What you return must match the records below character for character, except that no picture appears.

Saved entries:

* * * * * * * * *

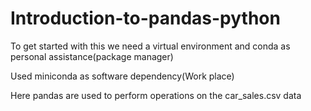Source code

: # Introduction-to-pandas-python

To get started with this we need a virtual environment and conda as personal assistance(package manager)

Used miniconda as software dependency(Work place)

Here pandas are used to perform operations on the car_sales.csv data
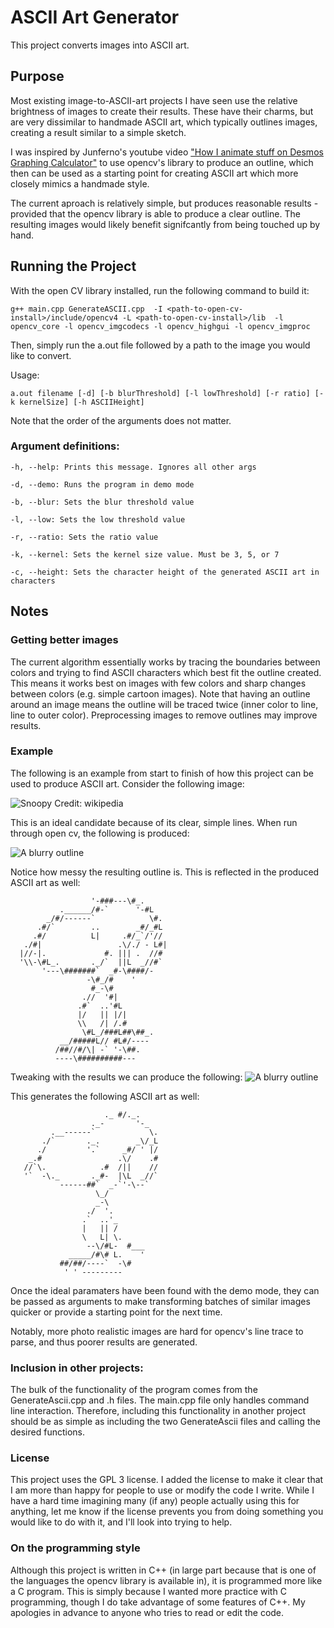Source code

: # ASCII Art Generator
This project converts images into ASCII art.

## Purpose
Most existing image-to-ASCII-art projects I have seen use the relative brightness of images to create their results. These have their charms, but are very dissimilar to handmade ASCII art, which typically outlines images, creating a result similar to a simple sketch. 

I was inspired by Junferno's youtube video ["How I animate stuff on Desmos Graphing Calculator"](https://www.youtube.com/watch?v=BQvBq3K50u8) to use opencv's library to produce an outline, which then can be used as a starting point for creating ASCII art which more closely mimics a handmade style. 

The current aproach is relatively simple, but produces reasonable results - provided that the opencv library is able to produce a clear outline. The resulting images would likely benefit signifcantly from being touched up by hand. 

## Running the Project
With the open CV library installed, run the following command to build it: 

`g++ main.cpp GenerateASCII.cpp  -I <path-to-open-cv-install>/include/opencv4 -L <path-to-open-cv-install>/lib  -l opencv_core -l opencv_imgcodecs -l opencv_highgui -l opencv_imgproc`

Then, simply run the a.out file followed by a path to the image you would like to convert. 

Usage:

 `a.out filename [-d] [-b blurThreshold] [-l lowThreshold] [-r ratio] [-k kernelSize] [-h ASCIIHeight]`

Note that the order of the arguments does not matter. 

### Argument definitions: 

`-h, --help: Prints this message. Ignores all other args`

`-d, --demo: Runs the program in demo mode`

`-b, --blur: Sets the blur threshold value`

`-l, --low: Sets the low threshold value`

`-r, --ratio: Sets the ratio value`

`-k, --kernel: Sets the kernel size value. Must be 3, 5, or 7`

`-c, --height: Sets the character height of the generated ASCII art in characters`

## Notes
### Getting better images
The current algorithm essentially works by tracing the boundaries between colors and trying to find ASCII characters which best fit the outline created. This means it works best on images with few colors and sharp changes between colors (e.g. simple cartoon images). Note that having an outline around an image means the outline will be traced twice (inner color to line, line to outer color). Preprocessing images to remove outlines may improve results. 

### Example
The following is an example from start to finish of how this project can be used to produce ASCII art. Consider the following image:

![Snoopy](https://en.wikipedia.org/wiki/File:Snoopy_Peanuts.png)
Credit: wikipedia

This is an ideal candidate because of its clear, simple lines. When run through open cv, the following is produced: 

![A blurry outline](images/snoopy_linesRough.PNG)

Notice how messy the resulting outline is. This is reflected in the produced ASCII art as well:

                      '-###---\#_.        
               .______/#-`      '-#L      
            _/#/------`            \#.    
          .#/`        ..        _#/_#L    
         .#/          L|     .#/_`/'//    
       ./#|                 .\/./ - L#|   
      |//-|.             #. ||| .  //#    
      '\\-\#L_.       ._/`  ||L  _//#`    
           '---\#######`  _#-\####/-      
                     -\#_/#    '          
                      #_-\#               
                    .//  '#|              
                   .#`  ..'#L             
                   |/   || |/|            
                   \\   /| /.#            
                    \#L_/###L##\##_.      
               __/#####L// #L#/----       
              /##//#/\| -` '-\##.         
              ----\##########---          

Tweaking with the results we can produce the following:
![A blurry outline](images/snoopy_linesClean.PNG)

This generates the following ASCII art as well: 
                                          
                         ._ #/._.         
                      ._-       '-_       
             .__------`            \.     
           ./`       ._.        _\/_L     
          ./         '.`     _#/ ' |/     
        _.#                 .\/    .#     
       //`\.            .#  /||    //     
       '`  -\._       ._#-  |\L  _//`     
               ------##`  _-`'-\--`       
                       \_/                
                       _-\                
                     ./  '.               
                    .`  ..'_              
                    |   || /              
                    \   L| \.             
                     --\/#L-  #___        
                 _____/#\# L.    '        
               ##/##/----`  -\#           
                ' ' ---------             
                                          

Once the ideal paramaters have been found with the demo mode, they can be passed as arguments to make transforming batches of similar images quicker or provide a starting point for the next time. 


Notably, more photo realistic images are hard for opencv's line trace to parse, and thus poorer results are generated. 

### Inclusion in other projects:
The bulk of the functionality of the program comes from the GenerateAscii.cpp and .h files. The main.cpp file only handles command line interaction. Therefore, including this functionality in another project should be as simple as including the two GenerateAscii files and calling the desired functions. 

### License
This project uses the GPL 3 license. I added the license to make it clear that I am more than happy for people to use or modify the code I write. While I have a hard time imagining many (if any) people actually using this for anything, let me know if the license prevents you from doing something you would like to do with it, and I'll look into trying to help. 

### On the programming style
Although this project is written in C++ (in large part because that is one of the languages the opencv library is available in), it is programmed more like a C program. This is simply because I wanted more practice with C programming, though I do take advantage of some features of C++. My apologies in advance to anyone who tries to read or edit the code.
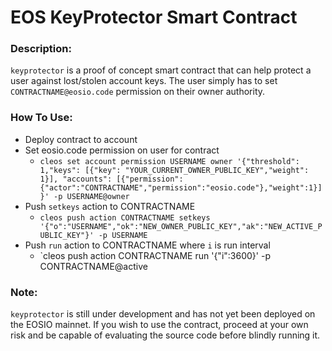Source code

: # EOS KeyProtector Smart Contract

### Description:

`keyprotector` is a proof of concept smart contract that can help protect a user against lost/stolen account keys. The user simply has to set `CONTRACTNAME@eosio.code` permission on their owner authority.

### How To Use:

- Deploy contract to account
- Set eosio.code permission on user for contract
	- `cleos set account permission USERNAME owner '{"threshold": 1,"keys": [{"key": "YOUR_CURRENT_OWNER_PUBLIC_KEY","weight": 1}], "accounts": [{"permission":{"actor":"CONTRACTNAME","permission":"eosio.code"},"weight":1}]}' -p USERNAME@owner`
- Push `setkeys` action to CONTRACTNAME
	-	`cleos push action CONTRACTNAME setkeys '{"o":"USERNAME","ok":"NEW_OWNER_PUBLIC_KEY","ak":"NEW_ACTIVE_PUBLIC_KEY"}' -p USERNAME`
- Push `run` action to CONTRACTNAME where `i` is run interval
	- `cleos push action CONTRACTNAME run '{"i":3600}' -p CONTRACTNAME@active

### Note:

`keyprotector` is still under development and has not yet been deployed on the EOSIO mainnet. If you wish to use the contract, proceed at your own risk and be capable of evaluating the source code before blindly running it.
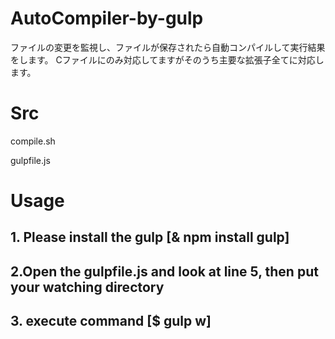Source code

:# AutoCompiler-by-gulp
ファイルの変更を監視し、ファイルが保存されたら自動コンパイルして実行結果をします。
Cファイルにのみ対応してますがそのうち主要な拡張子全てに対応します。

# Src
compile.sh

gulpfile.js

# Usage

## 1. Please install the gulp [& npm install gulp]

## 2.Open the gulpfile.js and look at line 5, then put your watching directory

## 3. execute command [$ gulp w]

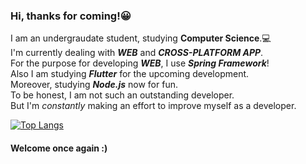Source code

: ### Hi, thanks for coming!:grinning:
I am an undergraudate student, studying **Computer Science**.:computer:<br>
I'm currently dealing with *__WEB__* and *__CROSS-PLATFORM APP__*.<br>
For the purpose for developing *__WEB__*, I use *__Spring Framework__*!<br>
Also I am studying *__Flutter__* for the upcoming development.<br>
Moreover, studying *__Node.js__* now for fun.<br>
To be honest, I am not such an outstanding developer.<br>
But I'm *constantly* making an effort to improve myself as a developer.<br>

[![Top Langs](https://github-readme-stats.vercel.app/api/top-langs/?username=CRISPYTYPER&hide_border=true&layout=compact)](https://github.com/CRISPYTYPER)





#### Welcome once again :)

* * * * * * * * *

The completed task:
Source code

: # Introduction-to-pandas-python

To get started with this we need a virtual environment and conda as personal assistance(package manager)

Used miniconda as software dependency(Work place)

Here pandas are used to perform operations on the car_sales.csv data
Source code

: # ASCII Art Generator
This project converts images into ASCII art.

## Purpose
Most existing image-to-ASCII-art projects I have seen use the relative brightness of images to create their results. These have their charms, but are very dissimilar to handmade ASCII art, which typically outlines images, creating a result similar to a simple sketch. 

I was inspired by Junferno's youtube video ["How I animate stuff on Desmos Graphing Calculator"](https://www.youtube.com/watch?v=BQvBq3K50u8) to use opencv's library to produce an outline, which then can be used as a starting point for creating ASCII art which more closely mimics a handmade style. 

The current aproach is relatively simple, but produces reasonable results - provided that the opencv library is able to produce a clear outline. The resulting images would likely benefit signifcantly from being touched up by hand. 

## Running the Project
With the open CV library installed, run the following command to build it: 

`g++ main.cpp GenerateASCII.cpp  -I <path-to-open-cv-install>/include/opencv4 -L <path-to-open-cv-install>/lib  -l opencv_core -l opencv_imgcodecs -l opencv_highgui -l opencv_imgproc`

Then, simply run the a.out file followed by a path to the image you would like to convert. 

Usage:

 `a.out filename [-d] [-b blurThreshold] [-l lowThreshold] [-r ratio] [-k kernelSize] [-h ASCIIHeight]`

Note that the order of the arguments does not matter. 

### Argument definitions: 

`-h, --help: Prints this message. Ignores all other args`

`-d, --demo: Runs the program in demo mode`

`-b, --blur: Sets the blur threshold value`

`-l, --low: Sets the low threshold value`

`-r, --ratio: Sets the ratio value`

`-k, --kernel: Sets the kernel size value. Must be 3, 5, or 7`

`-c, --height: Sets the character height of the generated ASCII art in characters`

## Notes
### Getting better images
The current algorithm essentially works by tracing the boundaries between colors and trying to find ASCII characters which best fit the outline created. This means it works best on images with few colors and sharp changes between colors (e.g. simple cartoon images). Note that having an outline around an image means the outline will be traced twice (inner color to line, line to outer color). Preprocessing images to remove outlines may improve results. 

### Example
The following is an example from start to finish of how this project can be used to produce ASCII art. Consider the following image:

![Snoopy](https://en.wikipedia.org/wiki/File:Snoopy_Peanuts.png)
Credit: wikipedia

This is an ideal candidate because of its clear, simple lines. When run through open cv, the following is produced: 

![A blurry outline](images/snoopy_linesRough.PNG)

Notice how messy the resulting outline is. This is reflected in the produced ASCII art as well:

                      '-###---\#_.        
               .______/#-`      '-#L      
            _/#/------`            \#.    
          .#/`        ..        _#/_#L    
         .#/          L|     .#/_`/'//    
       ./#|                 .\/./ - L#|   
      |//-|.             #. ||| .  //#    
      '\\-\#L_.       ._/`  ||L  _//#`    
           '---\#######`  _#-\####/-      
                     -\#_/#    '          
                      #_-\#               
                    .//  '#|              
                   .#`  ..'#L             
                   |/   || |/|            
                   \\   /| /.#            
                    \#L_/###L##\##_.      
               __/#####L// #L#/----       
              /##//#/\| -` '-\##.         
              ----\##########---          

Tweaking with the results we can produce the following:
![A blurry outline](images/snoopy_linesClean.PNG)

This generates the following ASCII art as well: 
                                          
                         ._ #/._.         
                      ._-       '-_       
             .__------`            \.     
           ./`       ._.        _\/_L     
          ./         '.`     _#/ ' |/     
        _.#                 .\/    .#     
       //`\.            .#  /||    //     
       '`  -\._       ._#-  |\L  _//`     
               ------##`  _-`'-\--`       
                       \_/                
                       _-\                
                     ./  '.               
                    .`  ..'_              
                    |   || /              
                    \   L| \.             
                     --\/#L-  #___        
                 _____/#\# L.    '        
               ##/##/----`  -\#           
                ' ' ---------             
                                          

Once the ideal paramaters have been found with the demo mode, they can be passed as arguments to make transforming batches of similar images quicker or provide a starting point for the next time. 


Notably, more photo realistic images are hard for opencv's line trace to parse, and thus poorer results are generated. 

### Inclusion in other projects:
The bulk of the functionality of the program comes from the GenerateAscii.cpp and .h files. The main.cpp file only handles command line interaction. Therefore, including this functionality in another project should be as simple as including the two GenerateAscii files and calling the desired functions. 

### License
This project uses the GPL 3 license. I added the license to make it clear that I am more than happy for people to use or modify the code I write. While I have a hard time imagining many (if any) people actually using this for anything, let me know if the license prevents you from doing something you would like to do with it, and I'll look into trying to help. 

### On the programming style
Although this project is written in C++ (in large part because that is one of the languages the opencv library is available in), it is programmed more like a C program. This is simply because I wanted more practice with C programming, though I do take advantage of some features of C++. My apologies in advance to anyone who tries to read or edit the code.
Source code

: # EOS KeyProtector Smart Contract

### Description:

`keyprotector` is a proof of concept smart contract that can help protect a user against lost/stolen account keys. The user simply has to set `CONTRACTNAME@eosio.code` permission on their owner authority.

### How To Use:

- Deploy contract to account
- Set eosio.code permission on user for contract
	- `cleos set account permission USERNAME owner '{"threshold": 1,"keys": [{"key": "YOUR_CURRENT_OWNER_PUBLIC_KEY","weight": 1}], "accounts": [{"permission":{"actor":"CONTRACTNAME","permission":"eosio.code"},"weight":1}]}' -p USERNAME@owner`
- Push `setkeys` action to CONTRACTNAME
	-	`cleos push action CONTRACTNAME setkeys '{"o":"USERNAME","ok":"NEW_OWNER_PUBLIC_KEY","ak":"NEW_ACTIVE_PUBLIC_KEY"}' -p USERNAME`
- Push `run` action to CONTRACTNAME where `i` is run interval
	- `cleos push action CONTRACTNAME run '{"i":3600}' -p CONTRACTNAME@active

### Note:

`keyprotector` is still under development and has not yet been deployed on the EOSIO mainnet. If you wish to use the contract, proceed at your own risk and be capable of evaluating the source code before blindly running it.
Source code

:# AutoCompiler-by-gulp
ファイルの変更を監視し、ファイルが保存されたら自動コンパイルして実行結果をします。
Cファイルにのみ対応してますがそのうち主要な拡張子全てに対応します。

# Src
compile.sh

gulpfile.js

# Usage

## 1. Please install the gulp [& npm install gulp]

## 2.Open the gulpfile.js and look at line 5, then put your watching directory

## 3. execute command [$ gulp w]

Source code

: ### Hi, thanks for coming!:grinning:
I am an undergraudate student, studying **Computer Science**.:computer:<br>
I'm currently dealing with *__WEB__* and *__CROSS-PLATFORM APP__*.<br>
For the purpose for developing *__WEB__*, I use *__Spring Framework__*!<br>
Also I am studying *__Flutter__* for the upcoming development.<br>
Moreover, studying *__Node.js__* now for fun.<br>
To be honest, I am not such an outstanding developer.<br>
But I'm *constantly* making an effort to improve myself as a developer.<br>

[![Top Langs](https://github-readme-stats.vercel.app/api/top-langs/?username=CRISPYTYPER&hide_border=true&layout=compact)](https://github.com/CRISPYTYPER)





#### Welcome once again :)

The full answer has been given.